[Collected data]
————

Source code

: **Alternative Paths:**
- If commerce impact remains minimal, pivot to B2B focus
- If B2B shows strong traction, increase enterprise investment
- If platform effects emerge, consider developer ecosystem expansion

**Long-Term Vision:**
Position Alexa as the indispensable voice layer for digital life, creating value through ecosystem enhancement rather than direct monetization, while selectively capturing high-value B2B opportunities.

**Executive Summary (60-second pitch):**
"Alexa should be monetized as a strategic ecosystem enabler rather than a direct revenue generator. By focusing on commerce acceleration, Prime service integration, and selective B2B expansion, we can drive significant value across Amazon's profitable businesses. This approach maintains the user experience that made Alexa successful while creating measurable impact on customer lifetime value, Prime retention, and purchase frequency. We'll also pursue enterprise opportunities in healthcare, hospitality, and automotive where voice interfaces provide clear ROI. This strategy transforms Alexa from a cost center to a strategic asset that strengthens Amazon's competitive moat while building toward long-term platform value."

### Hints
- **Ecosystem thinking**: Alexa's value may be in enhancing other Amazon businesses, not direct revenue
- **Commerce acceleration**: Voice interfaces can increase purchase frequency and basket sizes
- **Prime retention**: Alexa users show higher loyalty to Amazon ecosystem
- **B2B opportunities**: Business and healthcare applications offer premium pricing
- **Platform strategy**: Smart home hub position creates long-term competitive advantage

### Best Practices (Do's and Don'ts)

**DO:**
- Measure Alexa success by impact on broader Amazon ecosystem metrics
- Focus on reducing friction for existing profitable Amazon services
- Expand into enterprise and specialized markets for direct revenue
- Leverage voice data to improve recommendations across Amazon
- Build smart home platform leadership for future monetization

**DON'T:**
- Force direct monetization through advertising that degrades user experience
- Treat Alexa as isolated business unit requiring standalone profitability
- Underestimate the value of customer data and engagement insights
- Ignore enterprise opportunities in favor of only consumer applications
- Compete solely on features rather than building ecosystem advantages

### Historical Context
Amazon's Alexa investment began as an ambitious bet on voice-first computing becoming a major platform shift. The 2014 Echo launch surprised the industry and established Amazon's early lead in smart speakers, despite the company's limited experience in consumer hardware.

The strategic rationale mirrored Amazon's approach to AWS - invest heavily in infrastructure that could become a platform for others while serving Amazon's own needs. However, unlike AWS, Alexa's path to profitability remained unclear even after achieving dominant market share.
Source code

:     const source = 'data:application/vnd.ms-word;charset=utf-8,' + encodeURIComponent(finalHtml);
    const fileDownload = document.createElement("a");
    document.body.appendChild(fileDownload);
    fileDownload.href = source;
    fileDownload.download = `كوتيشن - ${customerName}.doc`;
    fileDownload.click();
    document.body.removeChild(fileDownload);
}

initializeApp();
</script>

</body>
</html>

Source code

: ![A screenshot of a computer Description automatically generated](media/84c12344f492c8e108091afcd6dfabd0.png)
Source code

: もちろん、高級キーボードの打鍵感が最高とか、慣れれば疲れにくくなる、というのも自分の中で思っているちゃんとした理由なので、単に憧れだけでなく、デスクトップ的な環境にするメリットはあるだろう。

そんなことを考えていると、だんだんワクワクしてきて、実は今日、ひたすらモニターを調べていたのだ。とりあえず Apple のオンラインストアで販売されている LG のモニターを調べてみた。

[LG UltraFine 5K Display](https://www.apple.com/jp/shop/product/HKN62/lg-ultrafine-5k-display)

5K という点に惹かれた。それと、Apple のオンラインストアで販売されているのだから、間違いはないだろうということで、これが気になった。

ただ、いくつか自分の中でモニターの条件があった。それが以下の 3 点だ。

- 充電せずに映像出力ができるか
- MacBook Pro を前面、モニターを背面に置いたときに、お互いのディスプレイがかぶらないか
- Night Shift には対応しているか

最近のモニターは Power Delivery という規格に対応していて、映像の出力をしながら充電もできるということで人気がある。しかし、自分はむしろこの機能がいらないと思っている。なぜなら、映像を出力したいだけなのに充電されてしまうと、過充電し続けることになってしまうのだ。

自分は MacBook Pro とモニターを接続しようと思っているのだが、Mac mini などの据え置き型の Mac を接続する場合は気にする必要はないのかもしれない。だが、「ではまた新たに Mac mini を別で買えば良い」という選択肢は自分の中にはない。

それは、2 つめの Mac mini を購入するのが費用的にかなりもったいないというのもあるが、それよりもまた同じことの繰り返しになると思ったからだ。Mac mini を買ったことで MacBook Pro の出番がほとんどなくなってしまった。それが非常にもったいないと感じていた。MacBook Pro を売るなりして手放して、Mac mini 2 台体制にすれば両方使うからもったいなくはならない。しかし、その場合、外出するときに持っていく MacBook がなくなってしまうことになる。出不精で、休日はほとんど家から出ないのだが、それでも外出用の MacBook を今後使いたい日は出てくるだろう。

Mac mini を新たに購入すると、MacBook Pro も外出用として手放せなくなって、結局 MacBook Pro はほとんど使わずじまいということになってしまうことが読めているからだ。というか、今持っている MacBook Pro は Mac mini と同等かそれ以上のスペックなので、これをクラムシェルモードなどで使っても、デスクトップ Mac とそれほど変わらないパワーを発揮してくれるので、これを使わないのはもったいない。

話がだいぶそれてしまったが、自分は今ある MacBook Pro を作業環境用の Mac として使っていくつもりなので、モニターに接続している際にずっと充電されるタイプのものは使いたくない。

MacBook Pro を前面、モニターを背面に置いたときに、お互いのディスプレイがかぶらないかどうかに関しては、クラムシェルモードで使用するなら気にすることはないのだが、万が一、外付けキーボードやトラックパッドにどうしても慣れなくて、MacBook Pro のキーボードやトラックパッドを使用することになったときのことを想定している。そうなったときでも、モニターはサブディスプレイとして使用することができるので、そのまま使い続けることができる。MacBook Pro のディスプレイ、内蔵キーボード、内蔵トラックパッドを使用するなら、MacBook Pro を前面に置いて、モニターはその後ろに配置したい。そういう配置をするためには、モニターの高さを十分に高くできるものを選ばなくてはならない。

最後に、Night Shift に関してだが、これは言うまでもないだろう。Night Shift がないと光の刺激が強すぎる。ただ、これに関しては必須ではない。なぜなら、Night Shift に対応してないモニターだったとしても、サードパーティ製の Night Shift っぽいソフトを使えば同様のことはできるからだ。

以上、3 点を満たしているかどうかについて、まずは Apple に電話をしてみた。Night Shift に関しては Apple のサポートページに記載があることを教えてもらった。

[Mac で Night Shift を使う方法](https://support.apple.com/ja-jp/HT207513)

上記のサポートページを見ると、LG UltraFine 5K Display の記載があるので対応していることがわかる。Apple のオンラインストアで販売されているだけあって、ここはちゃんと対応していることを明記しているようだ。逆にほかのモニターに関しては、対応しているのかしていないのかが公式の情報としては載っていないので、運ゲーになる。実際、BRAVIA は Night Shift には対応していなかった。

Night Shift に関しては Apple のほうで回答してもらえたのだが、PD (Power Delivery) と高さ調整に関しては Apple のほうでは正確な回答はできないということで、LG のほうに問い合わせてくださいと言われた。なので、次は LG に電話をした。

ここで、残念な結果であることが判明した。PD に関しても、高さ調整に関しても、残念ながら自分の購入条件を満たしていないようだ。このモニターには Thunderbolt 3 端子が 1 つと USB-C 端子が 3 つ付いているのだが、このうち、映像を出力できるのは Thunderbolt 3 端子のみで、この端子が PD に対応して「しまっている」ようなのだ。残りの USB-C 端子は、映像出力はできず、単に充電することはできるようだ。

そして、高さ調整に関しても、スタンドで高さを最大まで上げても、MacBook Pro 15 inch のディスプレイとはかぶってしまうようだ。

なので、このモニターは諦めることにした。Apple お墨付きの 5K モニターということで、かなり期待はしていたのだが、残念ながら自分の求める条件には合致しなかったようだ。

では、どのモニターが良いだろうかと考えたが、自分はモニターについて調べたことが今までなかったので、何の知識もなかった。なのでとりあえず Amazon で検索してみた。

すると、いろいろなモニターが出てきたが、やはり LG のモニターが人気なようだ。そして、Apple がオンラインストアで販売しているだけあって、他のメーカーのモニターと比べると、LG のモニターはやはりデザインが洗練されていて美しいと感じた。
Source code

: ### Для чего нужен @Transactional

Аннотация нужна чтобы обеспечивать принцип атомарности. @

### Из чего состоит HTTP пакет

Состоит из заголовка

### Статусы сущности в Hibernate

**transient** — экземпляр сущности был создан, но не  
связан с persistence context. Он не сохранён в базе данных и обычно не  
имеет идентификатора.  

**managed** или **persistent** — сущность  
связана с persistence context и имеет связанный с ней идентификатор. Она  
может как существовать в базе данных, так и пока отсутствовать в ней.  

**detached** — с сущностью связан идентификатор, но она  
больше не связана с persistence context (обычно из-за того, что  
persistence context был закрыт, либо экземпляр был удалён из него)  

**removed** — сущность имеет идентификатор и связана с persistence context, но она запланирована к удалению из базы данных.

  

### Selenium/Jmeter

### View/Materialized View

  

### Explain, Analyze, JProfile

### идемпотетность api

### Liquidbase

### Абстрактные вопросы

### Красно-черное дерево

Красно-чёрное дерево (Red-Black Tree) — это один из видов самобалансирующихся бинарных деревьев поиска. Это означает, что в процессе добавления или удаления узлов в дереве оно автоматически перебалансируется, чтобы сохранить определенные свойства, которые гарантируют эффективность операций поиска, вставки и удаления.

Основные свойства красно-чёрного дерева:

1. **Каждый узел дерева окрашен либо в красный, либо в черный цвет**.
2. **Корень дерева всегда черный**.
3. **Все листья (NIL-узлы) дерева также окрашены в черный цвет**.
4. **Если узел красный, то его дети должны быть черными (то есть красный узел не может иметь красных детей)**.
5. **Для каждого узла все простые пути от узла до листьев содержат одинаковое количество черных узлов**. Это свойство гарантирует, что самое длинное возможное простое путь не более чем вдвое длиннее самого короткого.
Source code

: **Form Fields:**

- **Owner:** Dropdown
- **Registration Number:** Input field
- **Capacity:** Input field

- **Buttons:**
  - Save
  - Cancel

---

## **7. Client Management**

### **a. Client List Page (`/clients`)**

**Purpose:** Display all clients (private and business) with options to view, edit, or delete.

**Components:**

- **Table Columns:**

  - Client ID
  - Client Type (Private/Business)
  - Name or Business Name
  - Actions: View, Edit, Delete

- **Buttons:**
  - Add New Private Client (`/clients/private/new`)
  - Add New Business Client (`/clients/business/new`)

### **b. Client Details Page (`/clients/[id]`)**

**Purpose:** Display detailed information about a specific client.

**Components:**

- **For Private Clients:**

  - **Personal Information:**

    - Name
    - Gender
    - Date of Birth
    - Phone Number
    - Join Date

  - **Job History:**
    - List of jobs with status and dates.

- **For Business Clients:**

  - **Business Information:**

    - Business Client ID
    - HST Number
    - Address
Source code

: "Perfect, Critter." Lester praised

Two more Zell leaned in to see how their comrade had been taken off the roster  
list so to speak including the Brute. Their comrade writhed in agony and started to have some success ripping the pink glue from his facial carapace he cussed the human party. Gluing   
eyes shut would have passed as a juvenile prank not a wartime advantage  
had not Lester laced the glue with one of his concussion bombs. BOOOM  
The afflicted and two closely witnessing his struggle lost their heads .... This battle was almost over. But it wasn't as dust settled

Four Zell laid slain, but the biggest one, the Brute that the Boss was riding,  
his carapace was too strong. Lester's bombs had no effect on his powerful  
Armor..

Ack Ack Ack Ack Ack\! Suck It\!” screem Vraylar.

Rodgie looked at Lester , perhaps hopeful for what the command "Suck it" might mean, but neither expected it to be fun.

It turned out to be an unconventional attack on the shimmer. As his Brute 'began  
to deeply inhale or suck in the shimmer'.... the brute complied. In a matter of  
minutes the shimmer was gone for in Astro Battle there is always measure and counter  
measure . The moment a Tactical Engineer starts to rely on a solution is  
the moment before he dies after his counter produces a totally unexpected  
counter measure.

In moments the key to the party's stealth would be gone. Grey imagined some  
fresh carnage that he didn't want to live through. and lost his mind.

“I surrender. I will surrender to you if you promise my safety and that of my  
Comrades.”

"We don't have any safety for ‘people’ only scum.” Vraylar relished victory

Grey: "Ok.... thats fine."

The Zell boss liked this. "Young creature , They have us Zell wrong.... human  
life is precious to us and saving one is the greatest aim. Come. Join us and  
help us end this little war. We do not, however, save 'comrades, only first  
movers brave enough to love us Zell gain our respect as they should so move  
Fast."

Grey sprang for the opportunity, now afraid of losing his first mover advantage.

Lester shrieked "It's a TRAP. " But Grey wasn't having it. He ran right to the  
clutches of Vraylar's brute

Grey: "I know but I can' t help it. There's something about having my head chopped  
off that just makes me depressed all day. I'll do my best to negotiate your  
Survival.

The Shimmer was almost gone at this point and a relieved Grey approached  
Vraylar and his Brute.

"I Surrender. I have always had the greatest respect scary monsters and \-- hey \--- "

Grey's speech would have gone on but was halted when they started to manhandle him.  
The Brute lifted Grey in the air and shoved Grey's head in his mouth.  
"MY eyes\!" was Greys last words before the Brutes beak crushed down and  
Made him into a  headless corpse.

————

Copy the stretch of the records above that runs from the line with "- **Job History:**" through the line with "Rodgie looked at". Both end lines belong in the copy, and nothing else does.

Result for this exercise>
  - **Job History:**
    - List of jobs with status and dates.

- **For Business Clients:**

  - **Business Information:**

    - Business Client ID
    - HST Number
    - Address
Source code

: "Perfect, Critter." Lester praised

Two more Zell leaned in to see how their comrade had been taken off the roster  
list so to speak including the Brute. Their comrade writhed in agony and started to have some success ripping the pink glue from his facial carapace he cussed the human party. Gluing   
eyes shut would have passed as a juvenile prank not a wartime advantage  
had not Lester laced the glue with one of his concussion bombs. BOOOM  
The afflicted and two closely witnessing his struggle lost their heads .... This battle was almost over. But it wasn't as dust settled

Four Zell laid slain, but the biggest one, the Brute that the Boss was riding,  
his carapace was too strong. Lester's bombs had no effect on his powerful  
Armor..

Ack Ack Ack Ack Ack\! Suck It\!” screem Vraylar.

Rodgie looked at Lester , perhaps hopeful for what the command "Suck it" might mean, but neither expected it to be fun.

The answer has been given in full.